A real trip 800 in France, including the Impressionists, but even among those artists who opposed the practice, such as academic William-Adolphe Bouguereau, Jean-Léon Gérôme and Alfred Stevens, then the works of those who consider the history of art natural predecessors, such as "barbizonniers" Jean-Baptiste-Camille Corot, Jean-François Millet

, and Theodore Rousseau. And yet, the works of those artists who learned the lesson of Impressionism and interpreted in the light of changing times, such as Pierre Bonnard, Paul Gauguin, Henri de Toulouse-Lautrec.



Alfred Sisley The Loing at Moret and mills - Eff ect of snow, 1891



Pierre-Auguste Renoir Girl with fan, 1879 about



James Tissot Chrysanthemums, 1874-1876 about





Henri de Toulouse-Lautrec Carmen, 1884




Pierre-Auguste Renoir The stage in the theater (the concert), 1880



Edgar Degas Dancers in Ballet Class, 1880




Camille The Oise at Pontoise Pissarro, 1873

The exhibition's curator, Richard Rand (Senior Curator at the Sterling and Francine Clark Art Institute) organized with the expert advice of Stephen Zuffi a path into ten sections focus on the fundamental issues that bear witness stylistic innovations and techniques in the second half of the nineteenth century, but also the custom, optimism, the quest for beauty. are crossed so the impression and the light, as crucial to the birth of the movement, the nature, the sea, the city and the countryside, travel, body, faces the company and pleasures.

THE STORY OF A PASSION

Exactly a century ago, in 1911, the American Robert Sterling Clark, heir to the wealth produced by the Singer sewing machines, he moved to Paris, after a childhood full of adventure and success.
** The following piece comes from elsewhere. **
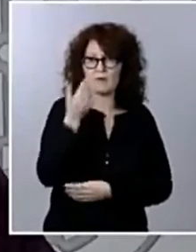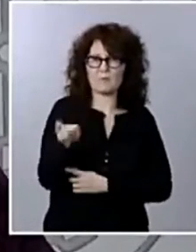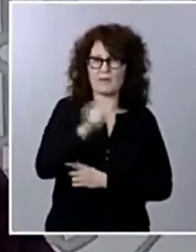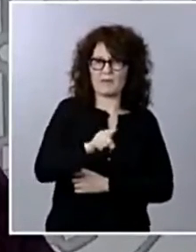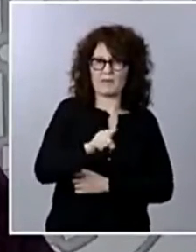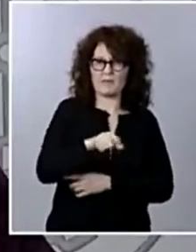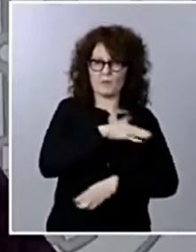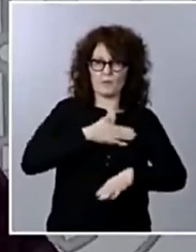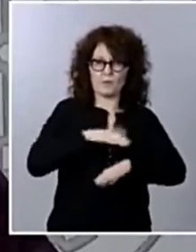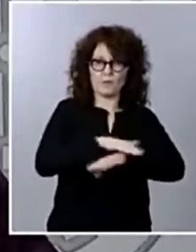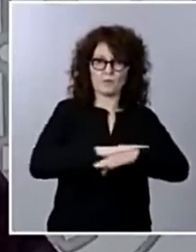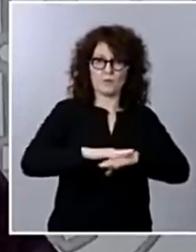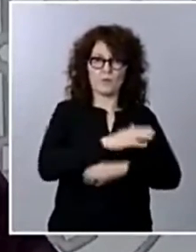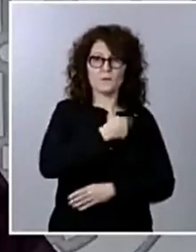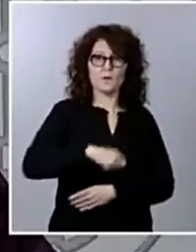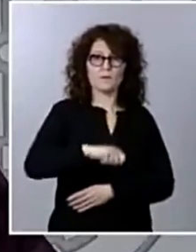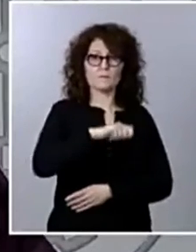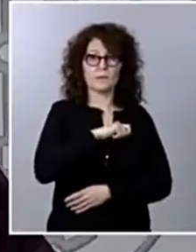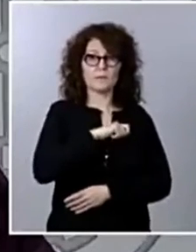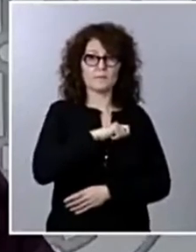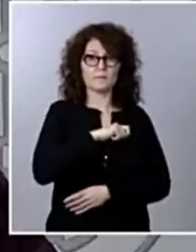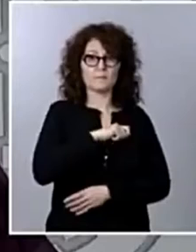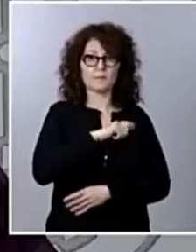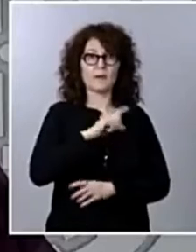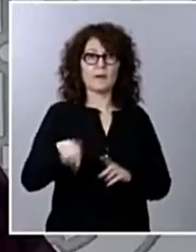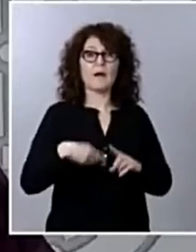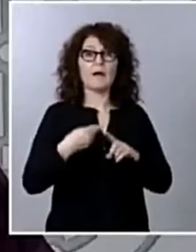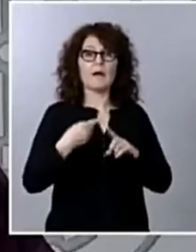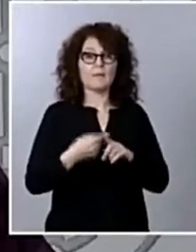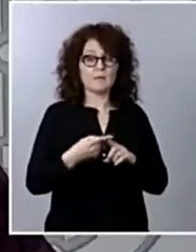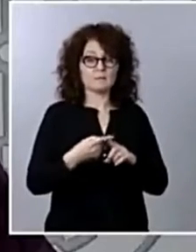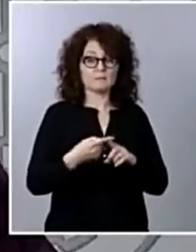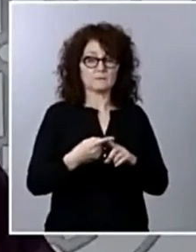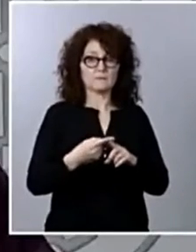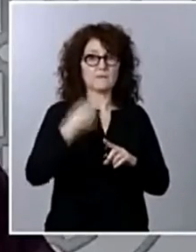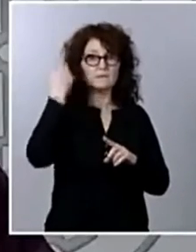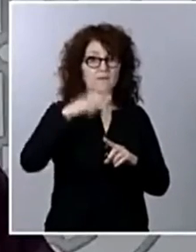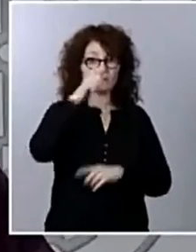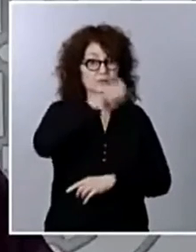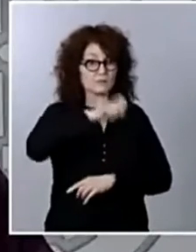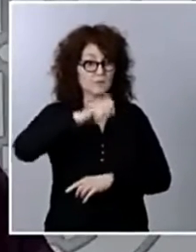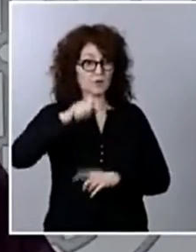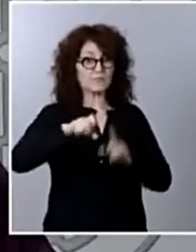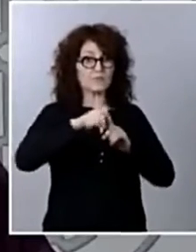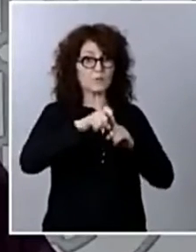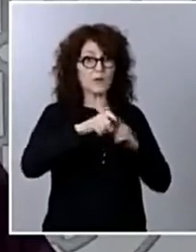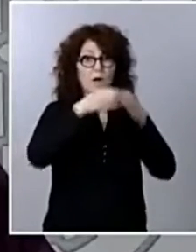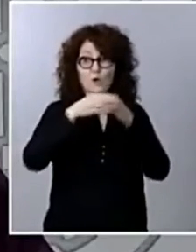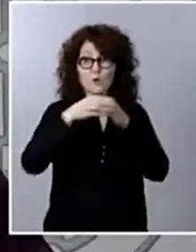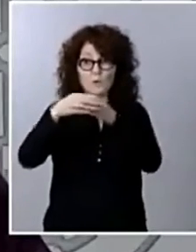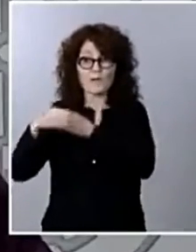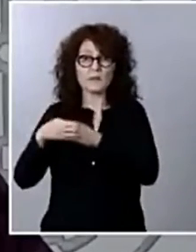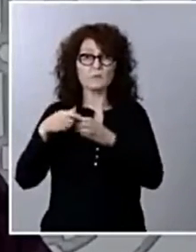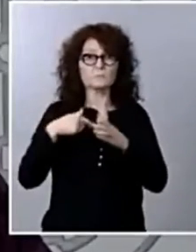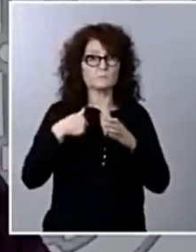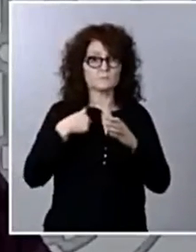España en este sentido, siendo además conscientes que las reubicaciones de estas personas se autorizan siempre de forma concreta, concreta, de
The passion for art, shared by his wife Francine, resulting in a highly sensitive task of collecting: highly selected masterpieces of Renaissance masters, beware of the so-called applied arts, support for American painters, and, above all, a thorough and careful selection of French paintings of the nineteenth century.
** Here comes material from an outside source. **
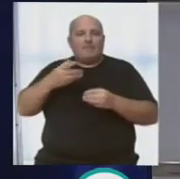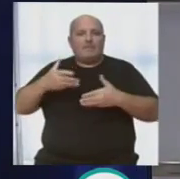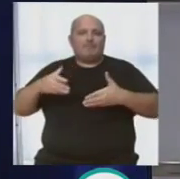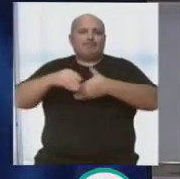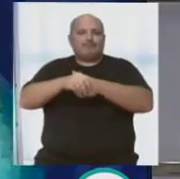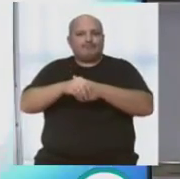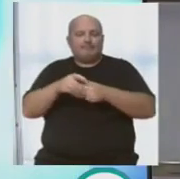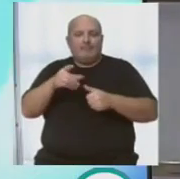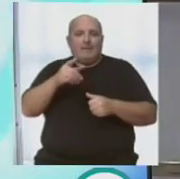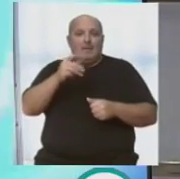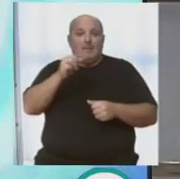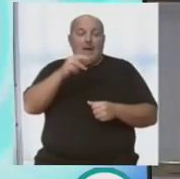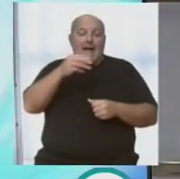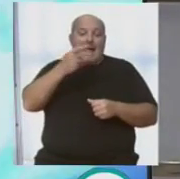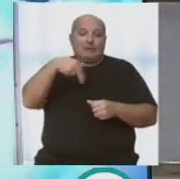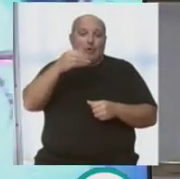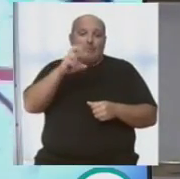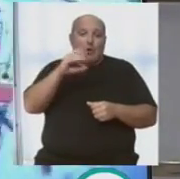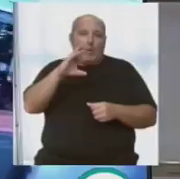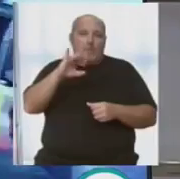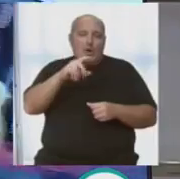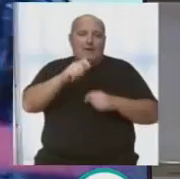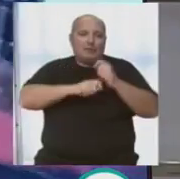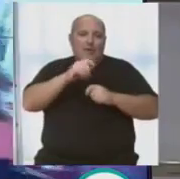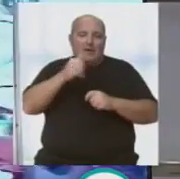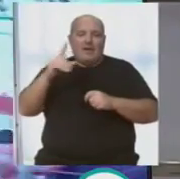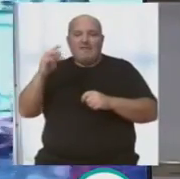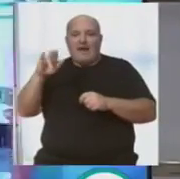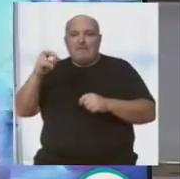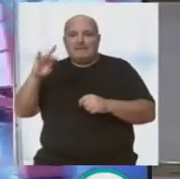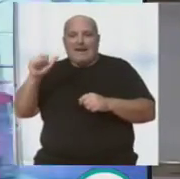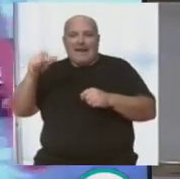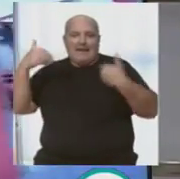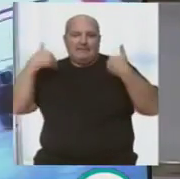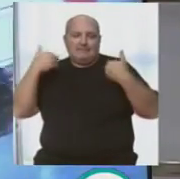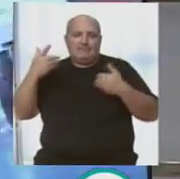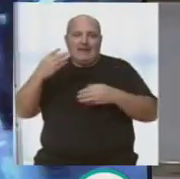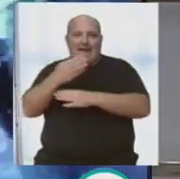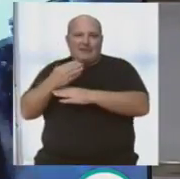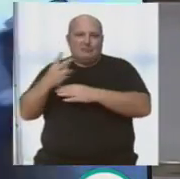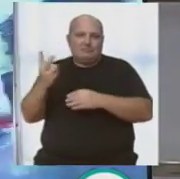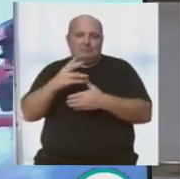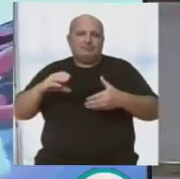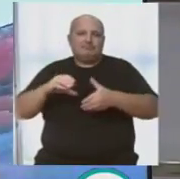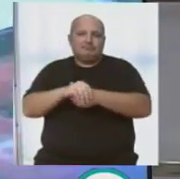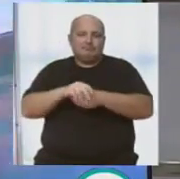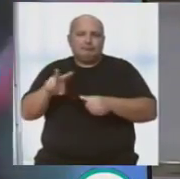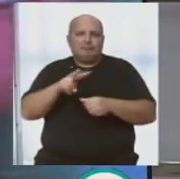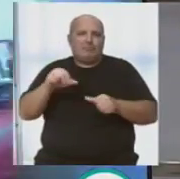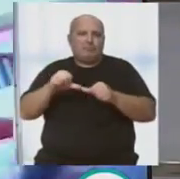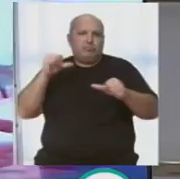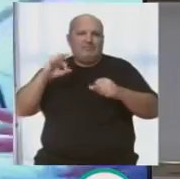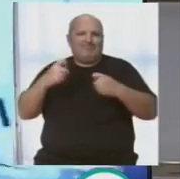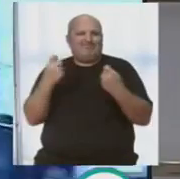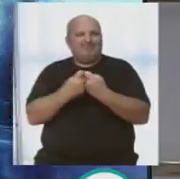la mano Antonio Procopión por parte de Ascoga y Fali Pastrana de El Cañón. Una mano, un abrazo que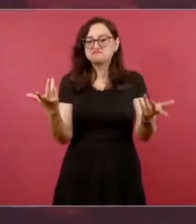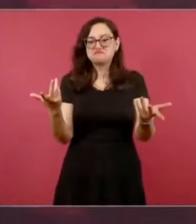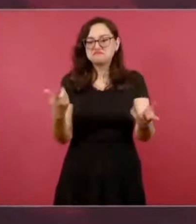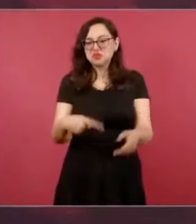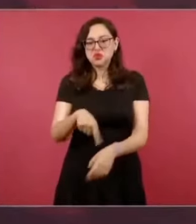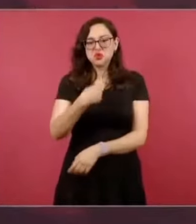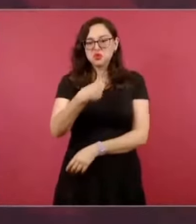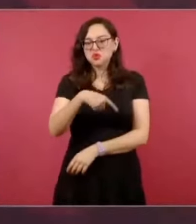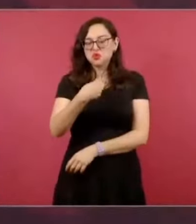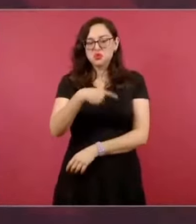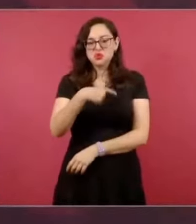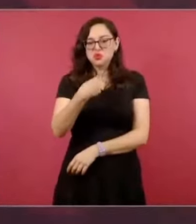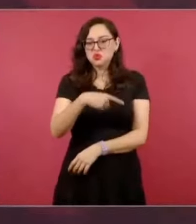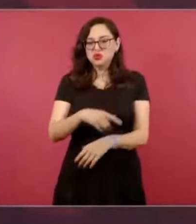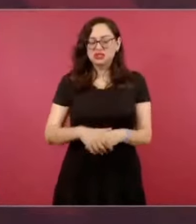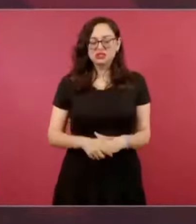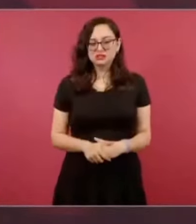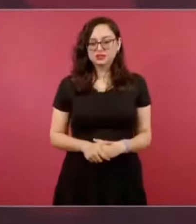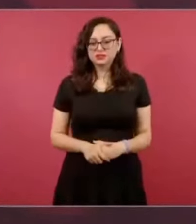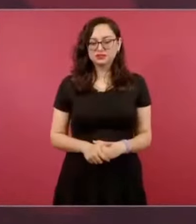sin una doctrina.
Sterling and Francine Clark lived in Paris at the center of cultural life and the art market, so their choices were not based - as in other collections across the Atlantic - on impromptu reports or random chance, associated with occasional trips to Europe . On the contrary, the couple have built a collection of exciting impressionist paintings (Monet, Manet, Pissarro, Sisley, Degas and Renoir's favorite), but at the same time widened the field to the precursor to the development of the Impressionist movement and follow along the arch three generations of artists between 1830 and 1900, 70 years defined by the names of Corot and Bonnard.



Camille Corot Bathers of the Borromean Islands, 1865-1870



Édouard Manet Interior at Arcachon, 1871

The works shown below, therefore, the characteristic of the Clark collection, presenting yes some undisputed masterpieces, but making them part of an organic path that does not "island" gems, but rather part of the development of styles, movements, research.